For Gau, this was a moment of realization that he and the CityReach team need to keep going, to keep saying yes to serving the community.
"I just thought, only God can take our yeses and turn them into something beautiful like that."
CityReach's Adopt-A-School program has now grown and they've needed to hire more people committed to serving the vital needs of the community.
The director of the program had a dream of being on every school's speed dial and to this day, out of the 50 different schools they have a relationship with, many of them have CityReach on speed dial.
"It was just a couple; of years ago that we were getting turned away, and if you just say yes to serving the practical needs of others, God does incredible things through that. We're not even actually in the food business, but we're in the hope business."

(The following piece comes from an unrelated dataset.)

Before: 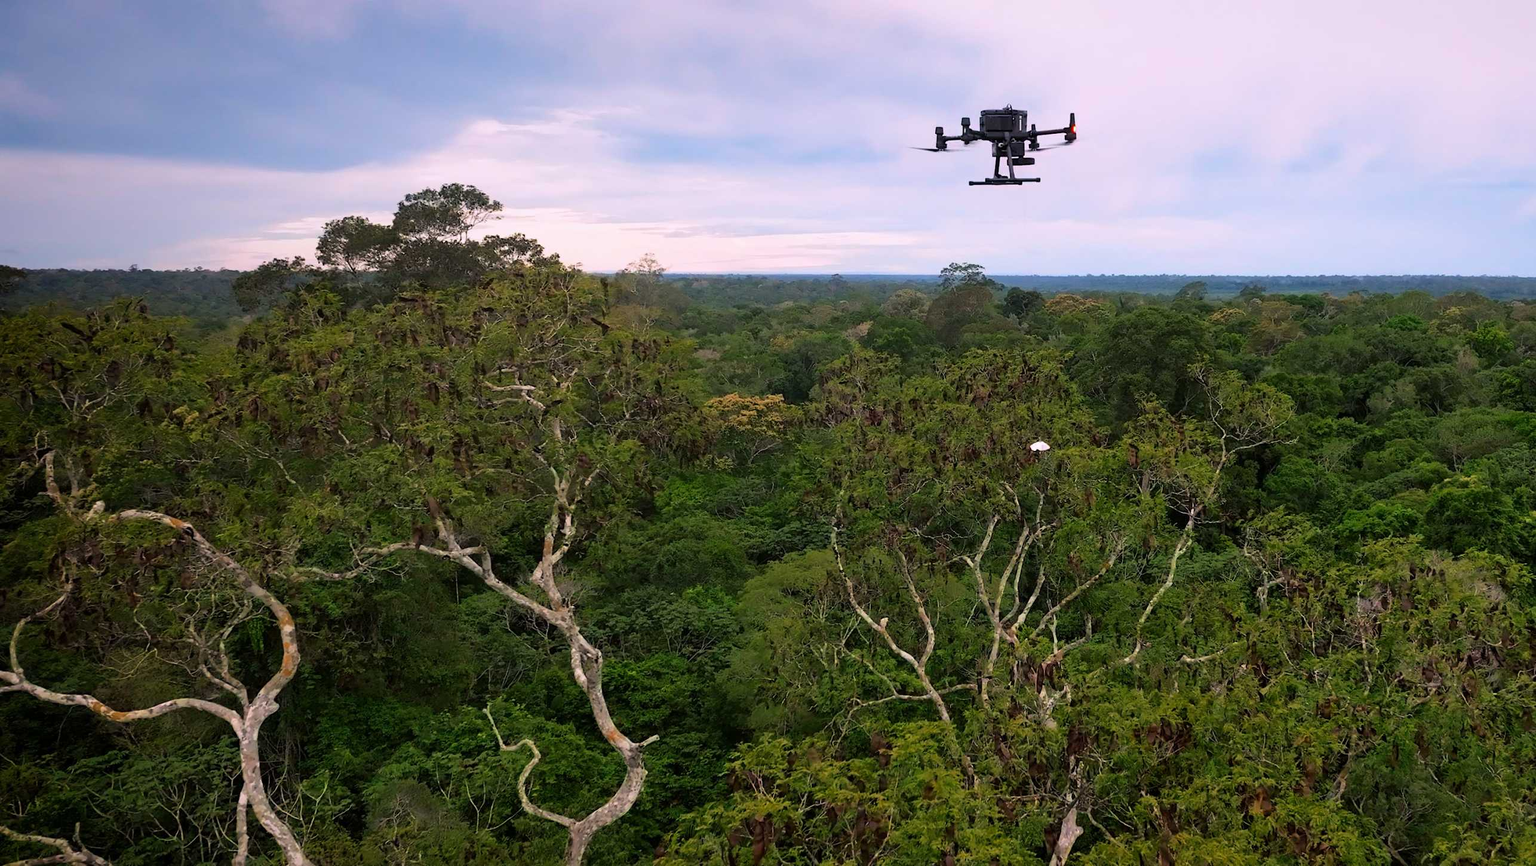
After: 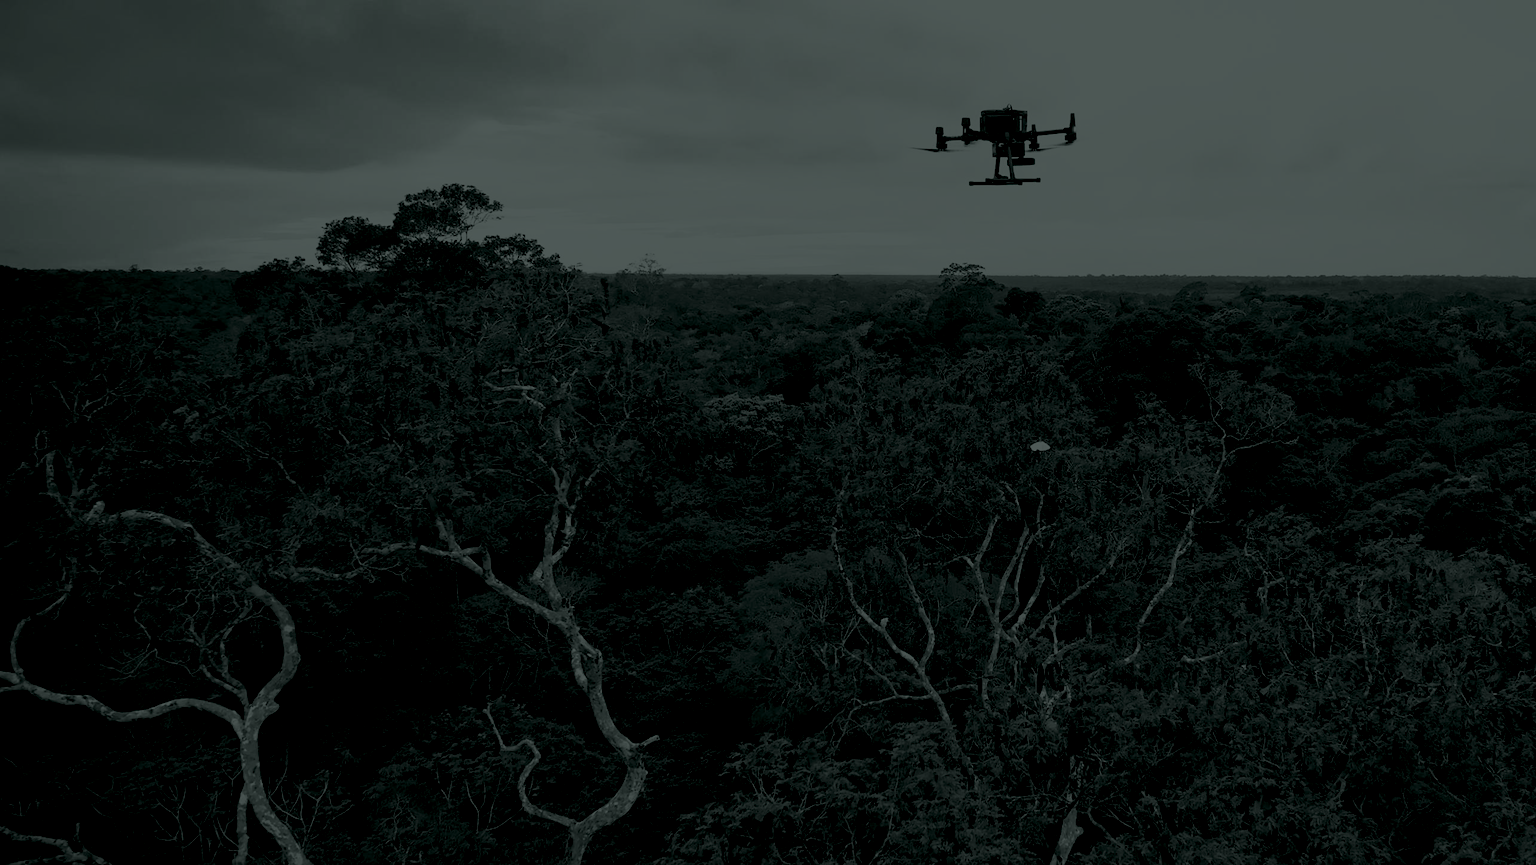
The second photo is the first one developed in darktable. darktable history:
colorize: hue 90°, saturation 19%, lightness 1.59%, version 1
tone curve: curves: ch0 [(0, 0) (0.105, 0.068) (0.195, 0.162) (0.283, 0.283) (0.384, 0.404) (0.485, 0.531) (0.638, 0.681) (0.795, 0.879) (1, 0.977)]; ch1 [(0, 0) (0.161, 0.092) (0.35, 0.33) (0.379, 0.401) (0.456, 0.469) (0.498, 0.506) (0.521, 0.549) (0.58, 0.624) (0.635, 0.671) (1, 1)]; ch2 [(0, 0) (0.371, 0.362) (0.437, 0.437) (0.483, 0.484) (0.53, 0.515) (0.56, 0.58) (0.622, 0.606) (1, 1)], color space Lab, independent channels, preserve colors none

Gau says they accept online donations but he encourages others to go out in their own communities and seek out their local "CityReach." There are churches and other non-profits that are doing the same thing, helping the homeless, the addicts, the hungry, and the mentally ill in all parts of the country.
"I would just say get inspired to go get involved and to volunteer or donate or walk down to your local public elementary school and knock on the door, meet the principal and just simply ask the question, 'Hey, how can we serve you?' And no matter what it is, just say yes."